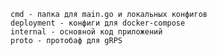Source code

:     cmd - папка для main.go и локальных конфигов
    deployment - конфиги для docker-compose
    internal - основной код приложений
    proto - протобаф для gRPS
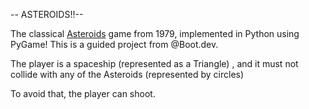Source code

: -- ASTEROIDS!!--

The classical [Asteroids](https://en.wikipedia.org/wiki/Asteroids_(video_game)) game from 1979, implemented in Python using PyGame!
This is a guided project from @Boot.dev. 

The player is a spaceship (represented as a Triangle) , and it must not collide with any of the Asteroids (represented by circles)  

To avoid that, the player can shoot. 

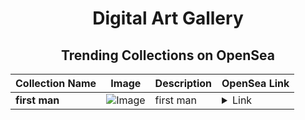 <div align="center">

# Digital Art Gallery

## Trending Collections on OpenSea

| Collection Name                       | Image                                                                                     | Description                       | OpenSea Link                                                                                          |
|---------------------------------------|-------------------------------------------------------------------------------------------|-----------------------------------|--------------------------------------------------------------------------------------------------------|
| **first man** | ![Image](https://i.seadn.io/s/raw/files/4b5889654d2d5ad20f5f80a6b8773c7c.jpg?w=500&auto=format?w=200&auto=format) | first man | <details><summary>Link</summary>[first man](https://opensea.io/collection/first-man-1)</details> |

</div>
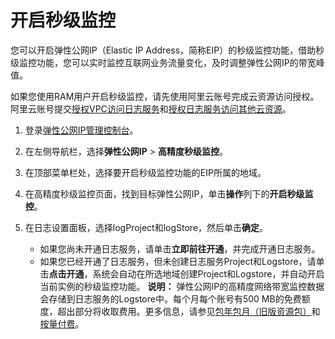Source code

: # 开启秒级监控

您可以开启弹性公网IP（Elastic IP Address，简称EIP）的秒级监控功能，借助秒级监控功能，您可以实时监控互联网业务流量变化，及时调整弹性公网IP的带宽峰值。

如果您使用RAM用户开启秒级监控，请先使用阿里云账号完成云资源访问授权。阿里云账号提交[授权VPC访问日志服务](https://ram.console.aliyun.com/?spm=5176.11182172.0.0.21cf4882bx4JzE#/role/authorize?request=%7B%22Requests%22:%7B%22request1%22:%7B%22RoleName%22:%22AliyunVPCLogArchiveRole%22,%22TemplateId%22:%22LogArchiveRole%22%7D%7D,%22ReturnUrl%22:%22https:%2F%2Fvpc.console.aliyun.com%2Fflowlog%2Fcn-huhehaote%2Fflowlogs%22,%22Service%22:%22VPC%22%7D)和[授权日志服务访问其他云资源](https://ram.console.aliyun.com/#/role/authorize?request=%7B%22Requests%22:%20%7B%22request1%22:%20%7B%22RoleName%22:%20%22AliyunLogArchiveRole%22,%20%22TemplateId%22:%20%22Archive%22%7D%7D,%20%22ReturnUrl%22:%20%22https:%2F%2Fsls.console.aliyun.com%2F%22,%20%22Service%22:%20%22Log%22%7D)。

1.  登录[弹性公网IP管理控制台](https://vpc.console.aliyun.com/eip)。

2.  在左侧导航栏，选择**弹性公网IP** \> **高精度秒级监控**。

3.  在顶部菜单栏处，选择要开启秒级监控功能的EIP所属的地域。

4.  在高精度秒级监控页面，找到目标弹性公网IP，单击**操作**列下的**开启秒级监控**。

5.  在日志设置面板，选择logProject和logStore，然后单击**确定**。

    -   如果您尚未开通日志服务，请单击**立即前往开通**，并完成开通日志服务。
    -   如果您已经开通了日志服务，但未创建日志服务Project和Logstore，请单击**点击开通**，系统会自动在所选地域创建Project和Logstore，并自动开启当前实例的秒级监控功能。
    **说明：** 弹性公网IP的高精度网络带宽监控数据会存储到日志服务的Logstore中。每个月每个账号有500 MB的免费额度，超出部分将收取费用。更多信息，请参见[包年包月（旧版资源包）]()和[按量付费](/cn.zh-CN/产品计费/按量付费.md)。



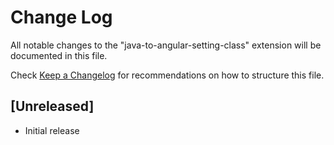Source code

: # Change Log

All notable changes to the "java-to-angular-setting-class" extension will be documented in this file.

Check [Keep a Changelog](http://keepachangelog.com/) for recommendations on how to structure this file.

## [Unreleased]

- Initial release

☆ ☆ ☆ ☆ ☆ ☆ ☆

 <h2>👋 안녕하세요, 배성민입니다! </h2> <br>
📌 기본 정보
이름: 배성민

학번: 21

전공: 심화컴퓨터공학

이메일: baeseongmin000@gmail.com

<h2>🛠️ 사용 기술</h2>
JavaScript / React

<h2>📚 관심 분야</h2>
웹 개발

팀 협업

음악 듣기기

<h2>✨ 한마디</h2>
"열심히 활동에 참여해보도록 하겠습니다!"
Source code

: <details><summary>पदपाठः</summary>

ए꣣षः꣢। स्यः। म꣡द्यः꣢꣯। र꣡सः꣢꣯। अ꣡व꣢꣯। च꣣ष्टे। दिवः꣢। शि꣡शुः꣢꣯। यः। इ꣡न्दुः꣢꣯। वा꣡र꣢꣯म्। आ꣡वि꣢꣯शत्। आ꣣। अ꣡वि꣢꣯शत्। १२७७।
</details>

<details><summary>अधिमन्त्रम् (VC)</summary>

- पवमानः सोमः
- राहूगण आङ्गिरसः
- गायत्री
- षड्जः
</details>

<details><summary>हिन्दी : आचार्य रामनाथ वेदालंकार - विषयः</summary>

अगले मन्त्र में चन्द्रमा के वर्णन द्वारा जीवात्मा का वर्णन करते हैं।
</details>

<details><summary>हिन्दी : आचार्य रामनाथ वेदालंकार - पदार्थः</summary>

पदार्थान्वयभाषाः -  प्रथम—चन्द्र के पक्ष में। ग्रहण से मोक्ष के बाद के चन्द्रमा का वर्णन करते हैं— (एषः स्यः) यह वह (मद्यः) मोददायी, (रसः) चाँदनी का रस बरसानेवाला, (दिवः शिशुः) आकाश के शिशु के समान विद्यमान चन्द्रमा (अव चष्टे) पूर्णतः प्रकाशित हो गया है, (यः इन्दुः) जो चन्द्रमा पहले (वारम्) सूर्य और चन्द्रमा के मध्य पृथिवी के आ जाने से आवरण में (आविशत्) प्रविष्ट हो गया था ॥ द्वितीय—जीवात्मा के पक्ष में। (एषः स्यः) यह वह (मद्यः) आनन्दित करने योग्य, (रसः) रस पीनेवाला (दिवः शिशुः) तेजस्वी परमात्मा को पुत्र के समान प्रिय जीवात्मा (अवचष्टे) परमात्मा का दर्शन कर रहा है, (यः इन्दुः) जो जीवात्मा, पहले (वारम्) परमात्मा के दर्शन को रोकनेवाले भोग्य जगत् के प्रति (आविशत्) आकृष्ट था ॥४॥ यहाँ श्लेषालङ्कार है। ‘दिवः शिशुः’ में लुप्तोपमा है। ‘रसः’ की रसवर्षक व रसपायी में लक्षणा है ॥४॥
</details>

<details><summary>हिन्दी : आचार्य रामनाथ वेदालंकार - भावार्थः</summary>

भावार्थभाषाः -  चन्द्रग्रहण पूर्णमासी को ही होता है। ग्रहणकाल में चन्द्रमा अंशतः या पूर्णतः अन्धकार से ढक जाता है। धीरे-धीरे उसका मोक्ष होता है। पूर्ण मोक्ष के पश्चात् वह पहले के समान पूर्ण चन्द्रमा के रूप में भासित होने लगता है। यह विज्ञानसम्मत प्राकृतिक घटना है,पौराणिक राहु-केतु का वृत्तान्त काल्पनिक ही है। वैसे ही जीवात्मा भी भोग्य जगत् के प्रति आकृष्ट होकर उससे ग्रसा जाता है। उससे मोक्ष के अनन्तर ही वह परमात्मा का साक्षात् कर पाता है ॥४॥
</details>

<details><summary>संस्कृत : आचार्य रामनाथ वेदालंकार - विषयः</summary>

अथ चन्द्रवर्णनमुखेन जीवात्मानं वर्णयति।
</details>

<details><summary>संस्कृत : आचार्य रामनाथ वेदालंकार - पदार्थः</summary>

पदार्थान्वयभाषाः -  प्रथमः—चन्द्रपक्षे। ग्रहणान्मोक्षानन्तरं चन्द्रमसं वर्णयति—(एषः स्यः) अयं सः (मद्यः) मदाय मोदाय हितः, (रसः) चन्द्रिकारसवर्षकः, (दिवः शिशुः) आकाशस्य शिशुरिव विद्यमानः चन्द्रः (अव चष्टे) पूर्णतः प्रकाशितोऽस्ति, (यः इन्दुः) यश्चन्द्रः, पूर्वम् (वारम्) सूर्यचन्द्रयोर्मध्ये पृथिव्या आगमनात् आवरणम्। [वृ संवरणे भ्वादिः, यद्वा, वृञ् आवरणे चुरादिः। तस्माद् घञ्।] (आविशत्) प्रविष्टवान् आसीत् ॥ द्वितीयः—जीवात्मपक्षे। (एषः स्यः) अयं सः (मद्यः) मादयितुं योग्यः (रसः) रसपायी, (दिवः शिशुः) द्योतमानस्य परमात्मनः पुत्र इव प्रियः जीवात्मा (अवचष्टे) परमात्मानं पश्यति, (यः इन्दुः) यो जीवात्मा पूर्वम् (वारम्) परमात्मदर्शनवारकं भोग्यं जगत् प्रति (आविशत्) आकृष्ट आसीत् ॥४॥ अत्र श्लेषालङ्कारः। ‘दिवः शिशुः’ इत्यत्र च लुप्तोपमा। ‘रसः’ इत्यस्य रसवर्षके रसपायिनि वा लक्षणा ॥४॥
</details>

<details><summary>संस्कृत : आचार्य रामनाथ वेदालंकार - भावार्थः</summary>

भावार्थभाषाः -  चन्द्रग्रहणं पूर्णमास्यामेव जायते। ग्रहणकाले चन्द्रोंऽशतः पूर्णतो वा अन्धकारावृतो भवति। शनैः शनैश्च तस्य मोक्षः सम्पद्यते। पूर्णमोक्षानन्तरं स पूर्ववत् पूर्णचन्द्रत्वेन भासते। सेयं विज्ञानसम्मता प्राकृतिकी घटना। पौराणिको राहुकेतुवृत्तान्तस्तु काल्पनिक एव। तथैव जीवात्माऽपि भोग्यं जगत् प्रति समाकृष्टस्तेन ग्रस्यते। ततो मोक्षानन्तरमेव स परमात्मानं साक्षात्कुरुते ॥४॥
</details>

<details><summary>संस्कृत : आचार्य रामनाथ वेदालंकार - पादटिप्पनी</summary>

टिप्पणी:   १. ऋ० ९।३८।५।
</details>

☆ ☆ ☆ ☆ ☆ ☆ ☆

**Exercise objective:**
Using the entries above, give again exactly the lines from the line holding "वा लक्षणा ॥४॥" through the line holding "वेदालंकार - पादटिप्पनी</summary>". Include both end lines and nothing else.

**Exercise answer:**
पदार्थान्वयभाषाः -  प्रथमः—चन्द्रपक्षे। ग्रहणान्मोक्षानन्तरं चन्द्रमसं वर्णयति—(एषः स्यः) अयं सः (मद्यः) मदाय मोदाय हितः, (रसः) चन्द्रिकारसवर्षकः, (दिवः शिशुः) आकाशस्य शिशुरिव विद्यमानः चन्द्रः (अव चष्टे) पूर्णतः प्रकाशितोऽस्ति, (यः इन्दुः) यश्चन्द्रः, पूर्वम् (वारम्) सूर्यचन्द्रयोर्मध्ये पृथिव्या आगमनात् आवरणम्। [वृ संवरणे भ्वादिः, यद्वा, वृञ् आवरणे चुरादिः। तस्माद् घञ्।] (आविशत्) प्रविष्टवान् आसीत् ॥ द्वितीयः—जीवात्मपक्षे। (एषः स्यः) अयं सः (मद्यः) मादयितुं योग्यः (रसः) रसपायी, (दिवः शिशुः) द्योतमानस्य परमात्मनः पुत्र इव प्रियः जीवात्मा (अवचष्टे) परमात्मानं पश्यति, (यः इन्दुः) यो जीवात्मा पूर्वम् (वारम्) परमात्मदर्शनवारकं भोग्यं जगत् प्रति (आविशत्) आकृष्ट आसीत् ॥४॥ अत्र श्लेषालङ्कारः। ‘दिवः शिशुः’ इत्यत्र च लुप्तोपमा। ‘रसः’ इत्यस्य रसवर्षके रसपायिनि वा लक्षणा ॥४॥
</details>

<details><summary>संस्कृत : आचार्य रामनाथ वेदालंकार - भावार्थः</summary>

भावार्थभाषाः -  चन्द्रग्रहणं पूर्णमास्यामेव जायते। ग्रहणकाले चन्द्रोंऽशतः पूर्णतो वा अन्धकारावृतो भवति। शनैः शनैश्च तस्य मोक्षः सम्पद्यते। पूर्णमोक्षानन्तरं स पूर्ववत् पूर्णचन्द्रत्वेन भासते। सेयं विज्ञानसम्मता प्राकृतिकी घटना। पौराणिको राहुकेतुवृत्तान्तस्तु काल्पनिक एव। तथैव जीवात्माऽपि भोग्यं जगत् प्रति समाकृष्टस्तेन ग्रस्यते। ततो मोक्षानन्तरमेव स परमात्मानं साक्षात्कुरुते ॥४॥
</details>

<details><summary>संस्कृत : आचार्य रामनाथ वेदालंकार - पादटिप्पनी</summary>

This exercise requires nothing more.